Closed Bug 1247089 Opened 4 years ago Closed 4 years ago

Log decryption errors from Web Push

Categories

(Core :: DOM: Push Notifications, defect)

defect
Not set

Tracking

()

RESOLVED FIXED
mozilla48
Tracking Status
firefox47 --- affected
firefox48 --- fixed

People

(Reporter: canuckistani, Assigned: Lina)

Details

Attachments

(2 files, 3 obsolete files)

Push notifications are encrypted and it may be common for developers to accidentally introduce bugs that cause messages to fail decryption. We should log these errors to the console with an informative message and a link to help docs.
Jen, not sure if the console team does triage soooo obnoxiously needinfo'ing you to get this bug looked at.
Flags: needinfo?(jfong)
(In reply to Jeff Griffiths (:canuckistani) (:⚡︎) from comment #1)
> Jen, not sure if the console team does triage soooo obnoxiously needinfo'ing
> you to get this bug looked at.

Added to https://public.etherpad-mozilla.org/p/console+debugger and we'll discuss next week in that meeting. Thanks!
Flags: needinfo?(jfong)
(In reply to Jeff Griffiths (:canuckistani) (:⚡︎) from comment #0)
> Push notifications are encrypted and it may be common for developers to
> accidentally introduce bugs that cause messages to fail decryption. We
> should log these errors to the console with an informative message and a
> link to help docs.

Is there some kind of a notification when this happens?  I'm not sure if this is a web-exposed thing or if we need platform APIs to detect this kind of error.

Jeff, do you have a STR for a notification that has a decryption failure?
Flags: needinfo?(jgriffiths)
(In reply to Brian Grinstead [:bgrins] from comment #3)
...
> Is there some kind of a notification when this happens?  I'm not sure if
> this is a web-exposed thing or if we need platform APIs to detect this kind
> of error.

In last week's push dashboard meeting we considered exposing this sort of error to the developer dashboard, and it occurred to me that if the platform supports this we should also provide help in the console. I don't know if we do anything currently, needinfo'ing Kit. 

> Jeff, do you have a STR for a notification that has a decryption failure?

Not currently but that sounds like a good idea for a demo.
Flags: needinfo?(jgriffiths) → needinfo?(kcambridge)
We don't. :-/ The Push code can log a warning to the browser console, if `dom.push.loglevel` is set. Unfortunately, it's not really helpful for figuring out which message failed decryption.

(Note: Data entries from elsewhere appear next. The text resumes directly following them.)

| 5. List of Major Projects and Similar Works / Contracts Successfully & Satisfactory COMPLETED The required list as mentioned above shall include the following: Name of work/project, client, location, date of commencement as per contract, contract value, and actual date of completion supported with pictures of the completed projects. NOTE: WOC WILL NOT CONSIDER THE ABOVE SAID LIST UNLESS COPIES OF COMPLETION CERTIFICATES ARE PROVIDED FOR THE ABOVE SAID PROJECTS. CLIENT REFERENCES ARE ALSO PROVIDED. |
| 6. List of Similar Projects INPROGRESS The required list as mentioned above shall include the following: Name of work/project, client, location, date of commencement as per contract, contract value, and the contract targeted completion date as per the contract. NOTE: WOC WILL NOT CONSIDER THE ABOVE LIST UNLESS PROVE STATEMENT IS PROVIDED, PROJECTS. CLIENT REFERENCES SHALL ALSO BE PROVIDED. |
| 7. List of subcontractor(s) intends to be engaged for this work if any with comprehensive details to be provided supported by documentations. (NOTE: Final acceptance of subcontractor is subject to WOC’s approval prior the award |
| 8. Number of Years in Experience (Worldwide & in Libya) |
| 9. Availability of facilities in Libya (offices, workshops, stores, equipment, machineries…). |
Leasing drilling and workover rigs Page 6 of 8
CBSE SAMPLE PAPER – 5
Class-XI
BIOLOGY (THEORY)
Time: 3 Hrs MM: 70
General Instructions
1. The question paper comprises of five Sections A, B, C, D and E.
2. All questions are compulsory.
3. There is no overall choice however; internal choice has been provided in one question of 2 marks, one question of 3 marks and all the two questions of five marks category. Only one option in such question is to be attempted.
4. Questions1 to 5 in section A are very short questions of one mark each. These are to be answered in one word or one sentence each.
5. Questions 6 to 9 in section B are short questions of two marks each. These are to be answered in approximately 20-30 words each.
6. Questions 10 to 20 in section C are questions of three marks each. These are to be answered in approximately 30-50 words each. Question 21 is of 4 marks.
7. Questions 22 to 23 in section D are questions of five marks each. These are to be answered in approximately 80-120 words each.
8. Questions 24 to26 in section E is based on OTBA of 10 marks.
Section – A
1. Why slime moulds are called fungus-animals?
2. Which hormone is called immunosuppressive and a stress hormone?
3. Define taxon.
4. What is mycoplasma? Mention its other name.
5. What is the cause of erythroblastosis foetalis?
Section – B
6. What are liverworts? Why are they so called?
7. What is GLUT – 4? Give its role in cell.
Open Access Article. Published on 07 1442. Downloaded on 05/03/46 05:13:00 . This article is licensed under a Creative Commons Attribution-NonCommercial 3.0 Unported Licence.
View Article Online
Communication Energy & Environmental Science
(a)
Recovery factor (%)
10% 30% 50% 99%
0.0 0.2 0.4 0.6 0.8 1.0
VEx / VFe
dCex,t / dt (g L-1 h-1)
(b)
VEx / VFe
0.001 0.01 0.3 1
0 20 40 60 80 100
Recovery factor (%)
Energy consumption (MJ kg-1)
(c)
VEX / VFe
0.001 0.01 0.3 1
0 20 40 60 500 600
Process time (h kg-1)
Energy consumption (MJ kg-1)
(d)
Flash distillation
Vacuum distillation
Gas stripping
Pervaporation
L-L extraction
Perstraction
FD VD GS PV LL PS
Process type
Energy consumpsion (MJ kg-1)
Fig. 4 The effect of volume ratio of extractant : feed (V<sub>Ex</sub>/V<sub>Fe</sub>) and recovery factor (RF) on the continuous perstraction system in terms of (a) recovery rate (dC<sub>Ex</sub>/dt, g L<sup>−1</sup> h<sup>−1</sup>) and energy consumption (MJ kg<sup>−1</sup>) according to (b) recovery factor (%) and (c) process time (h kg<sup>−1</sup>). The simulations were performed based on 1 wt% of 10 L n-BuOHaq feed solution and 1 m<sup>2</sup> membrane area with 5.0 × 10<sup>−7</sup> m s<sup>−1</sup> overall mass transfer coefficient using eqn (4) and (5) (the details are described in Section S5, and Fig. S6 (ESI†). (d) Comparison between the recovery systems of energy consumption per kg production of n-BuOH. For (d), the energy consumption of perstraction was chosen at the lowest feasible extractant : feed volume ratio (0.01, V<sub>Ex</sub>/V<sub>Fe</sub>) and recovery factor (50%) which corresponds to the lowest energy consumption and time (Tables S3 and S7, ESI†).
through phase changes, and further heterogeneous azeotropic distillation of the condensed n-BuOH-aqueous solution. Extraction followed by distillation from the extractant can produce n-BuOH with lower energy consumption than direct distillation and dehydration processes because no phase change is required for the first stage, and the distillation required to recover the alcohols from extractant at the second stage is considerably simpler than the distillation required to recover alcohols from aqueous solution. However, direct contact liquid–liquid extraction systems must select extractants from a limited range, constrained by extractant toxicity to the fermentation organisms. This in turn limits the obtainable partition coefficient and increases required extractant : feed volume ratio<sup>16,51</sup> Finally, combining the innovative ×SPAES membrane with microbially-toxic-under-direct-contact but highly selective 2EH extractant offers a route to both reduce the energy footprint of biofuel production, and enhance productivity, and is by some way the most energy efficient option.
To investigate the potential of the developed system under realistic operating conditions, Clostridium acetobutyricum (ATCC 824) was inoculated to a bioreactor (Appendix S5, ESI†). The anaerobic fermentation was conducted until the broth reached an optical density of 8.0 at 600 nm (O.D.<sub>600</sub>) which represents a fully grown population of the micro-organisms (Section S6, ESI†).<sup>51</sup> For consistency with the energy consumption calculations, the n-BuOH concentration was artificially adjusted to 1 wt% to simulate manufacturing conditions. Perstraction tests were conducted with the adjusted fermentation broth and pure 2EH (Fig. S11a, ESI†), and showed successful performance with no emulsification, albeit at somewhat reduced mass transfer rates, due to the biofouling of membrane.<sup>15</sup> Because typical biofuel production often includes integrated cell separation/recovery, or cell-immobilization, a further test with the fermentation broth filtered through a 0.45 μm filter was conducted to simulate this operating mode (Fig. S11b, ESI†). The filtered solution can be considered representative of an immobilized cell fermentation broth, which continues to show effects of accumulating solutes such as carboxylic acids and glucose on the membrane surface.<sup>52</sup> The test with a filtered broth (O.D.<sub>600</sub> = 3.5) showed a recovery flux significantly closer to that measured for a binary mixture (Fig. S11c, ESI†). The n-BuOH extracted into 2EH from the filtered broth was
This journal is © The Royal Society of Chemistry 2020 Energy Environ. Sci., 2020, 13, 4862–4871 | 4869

We can add a chrome-only hook for this. Maybe a callback or `nsIObserverService` notification that's triggered with the worker scope and message ID?
Flags: needinfo?(kcambridge)
It's also possible to report error messages to the a pages console's directly using ReportToConsole, and I think there's a helper for service workers to report to all controlled pages here: https://dxr.mozilla.org/mozilla-central/source/dom/workers/ServiceWorkerEvents.cpp#835 / https://dxr.mozilla.org/mozilla-central/source/dom/workers/ServiceWorkerManager.cpp#2620
(In reply to Brian Grinstead [:bgrins] from comment #6)
> It's also possible to report error messages to the a pages console's
> directly using ReportToConsole, and I think there's a helper for service
> workers to report to all controlled pages here:

Ooh, nice! Looks like that would do the trick. Do we need to consider localizing the error?
(In reply to Jeff Griffiths (:canuckistani) (:⚡︎) from comment #4)
> (In reply to Brian Grinstead [:bgrins] from comment #3)
> > Jeff, do you have a STR for a notification that has a decryption failure?
> 
> Not currently but that sounds like a good idea for a demo.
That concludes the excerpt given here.